* _Yapılacak İş_:
Seçilmiş metne göre aşağıdaki soruları yanıtlayınız:
(a) DTK, AB ve BM'den hangi konuda soruşturma talep etmiştir?
(b) Sonuç bildirgesi açıklanan toplantının adı nedir?
(c) Bildirgede Rojava halkının örgütlü gücü olarak hangi yapı anılmaktadır?

* _Seçilmiş Metin_:
DTK, AKP'nin savaş
politikasına tepki gösterirken, Dolmabahçe Mutabakatı'nın hayata geçirilmesini
ve Kürt Halk Önderi Öcalan'ın özgürlüğünü istedi. Siyasi-askeri soykırım
operasyonlarını da kınayan DTK, KDP'ye de 'ulusal tutum alma' çağrısı yaparken,
AB ve BM'den de Türk devletinin savaş suçlarına karşı soruşturma talep etti.
Demokratik Toplum
Kongresi'nin (DTK) Olağanüstü 7. Genel Kurul Toplantısı'nın sonuç bildirgesi
açıklandı.
DAİŞ'in toplumların başına
bela olduğunun vurgulandığı bildirgede, "Ortadoğu’daki gelişmeleri en
hazırlıklı bir biçimde karşılayan; uluslararası emperyalist güçler ile
doğmatik ulus-devlet güçleri arasındaki çıkar çatışmalarının tarafı olmadan,
üçüncü bir yol izleyen Rojava halkımız ve onun örgütlü gücü PYD ve diğer
devrimci-siyasi güçler olmuştur. PYD ve devrimci güçler Rojava Devrimi'nin
örgütlendirilmesi, güçlendirilmesi ve korunması için kendi öz gücüne dayalı bir
politika ile Ortadoğu toplumlarının özgürlük eğilimleri ve taleplerinin yaşam
bulduğu bir devrimin mümkün olduğunu tüm dünyaya göstermiştir" denildi.

* _Sağlanan Veriler_:
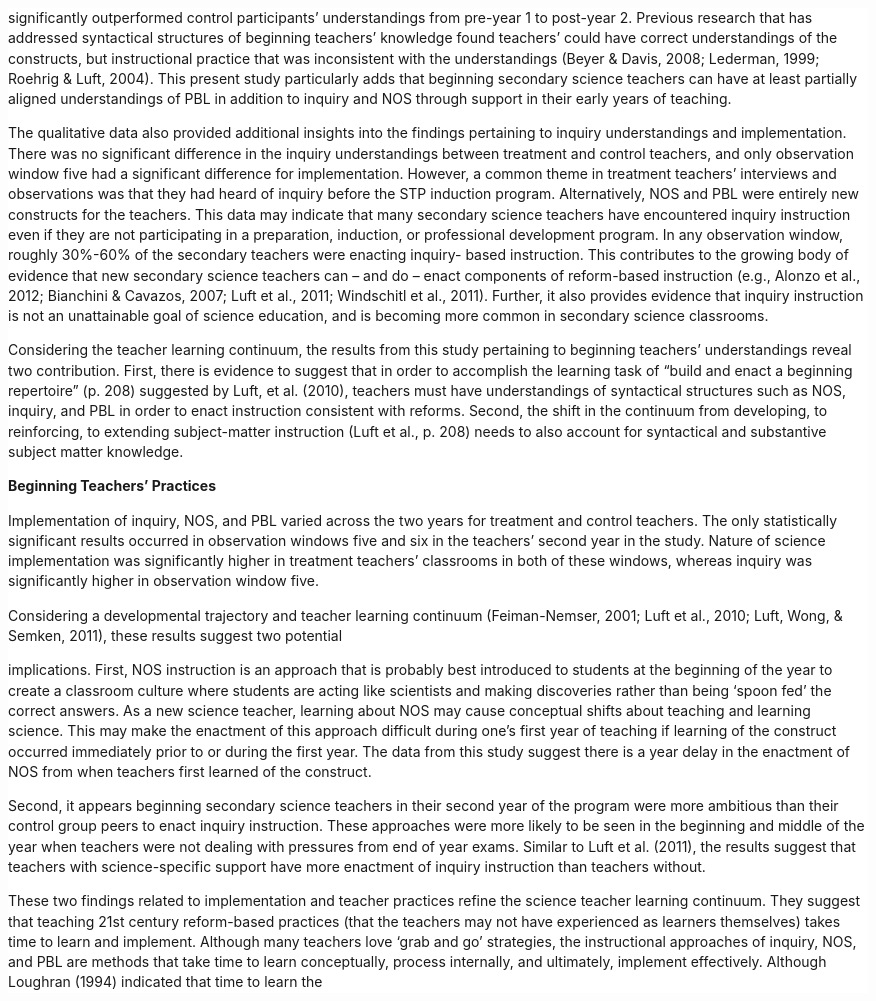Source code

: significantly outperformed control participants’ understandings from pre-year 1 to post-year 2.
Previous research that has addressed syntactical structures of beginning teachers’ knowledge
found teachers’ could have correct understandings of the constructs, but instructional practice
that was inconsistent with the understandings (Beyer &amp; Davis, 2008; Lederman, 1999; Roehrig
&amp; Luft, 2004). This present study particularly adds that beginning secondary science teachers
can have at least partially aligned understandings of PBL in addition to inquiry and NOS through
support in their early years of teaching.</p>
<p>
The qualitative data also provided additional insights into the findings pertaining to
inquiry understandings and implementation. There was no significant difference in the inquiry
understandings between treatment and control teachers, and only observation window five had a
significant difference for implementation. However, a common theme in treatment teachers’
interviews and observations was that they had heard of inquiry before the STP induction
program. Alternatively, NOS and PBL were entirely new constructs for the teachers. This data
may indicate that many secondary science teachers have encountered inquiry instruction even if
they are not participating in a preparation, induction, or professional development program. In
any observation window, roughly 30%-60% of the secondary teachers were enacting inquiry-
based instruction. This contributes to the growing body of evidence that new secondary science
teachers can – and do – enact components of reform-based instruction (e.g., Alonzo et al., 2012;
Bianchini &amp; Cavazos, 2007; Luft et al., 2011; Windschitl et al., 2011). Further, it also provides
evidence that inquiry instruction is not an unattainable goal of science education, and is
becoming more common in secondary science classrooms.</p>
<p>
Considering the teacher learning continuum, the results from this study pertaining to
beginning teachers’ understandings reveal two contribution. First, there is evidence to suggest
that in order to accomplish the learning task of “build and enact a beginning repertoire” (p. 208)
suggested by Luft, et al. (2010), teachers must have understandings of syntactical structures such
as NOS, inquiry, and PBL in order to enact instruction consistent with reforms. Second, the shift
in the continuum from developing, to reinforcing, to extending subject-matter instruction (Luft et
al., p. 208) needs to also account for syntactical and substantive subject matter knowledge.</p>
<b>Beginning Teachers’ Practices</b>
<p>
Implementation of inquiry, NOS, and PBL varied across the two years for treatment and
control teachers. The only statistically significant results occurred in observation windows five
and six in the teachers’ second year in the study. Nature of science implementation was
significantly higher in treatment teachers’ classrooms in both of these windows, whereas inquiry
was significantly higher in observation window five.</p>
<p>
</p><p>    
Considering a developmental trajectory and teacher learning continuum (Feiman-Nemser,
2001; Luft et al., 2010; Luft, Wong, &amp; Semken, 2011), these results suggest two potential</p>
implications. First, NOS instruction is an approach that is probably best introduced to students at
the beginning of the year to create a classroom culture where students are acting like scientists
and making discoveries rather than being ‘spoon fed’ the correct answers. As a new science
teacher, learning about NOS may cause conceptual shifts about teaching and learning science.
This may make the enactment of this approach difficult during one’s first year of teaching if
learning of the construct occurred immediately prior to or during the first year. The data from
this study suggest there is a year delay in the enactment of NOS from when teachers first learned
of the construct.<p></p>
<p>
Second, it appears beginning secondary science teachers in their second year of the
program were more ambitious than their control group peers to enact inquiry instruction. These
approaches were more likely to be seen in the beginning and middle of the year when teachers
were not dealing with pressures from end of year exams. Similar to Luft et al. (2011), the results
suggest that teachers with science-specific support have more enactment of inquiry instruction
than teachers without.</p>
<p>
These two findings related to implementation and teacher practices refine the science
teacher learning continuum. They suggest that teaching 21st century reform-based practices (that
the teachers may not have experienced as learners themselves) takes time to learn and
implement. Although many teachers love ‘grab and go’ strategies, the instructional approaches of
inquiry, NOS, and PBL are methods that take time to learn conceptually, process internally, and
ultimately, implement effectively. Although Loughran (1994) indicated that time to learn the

* _Sorunun Yanıtı_:
(a) Türk devletinin savaş suçlarına karşı soruşturma talep etmiştir.
(b) Demokratik Toplum Kongresi'nin (DTK) Olağanüstü 7. Genel Kurul Toplantısı.
(c) PYD.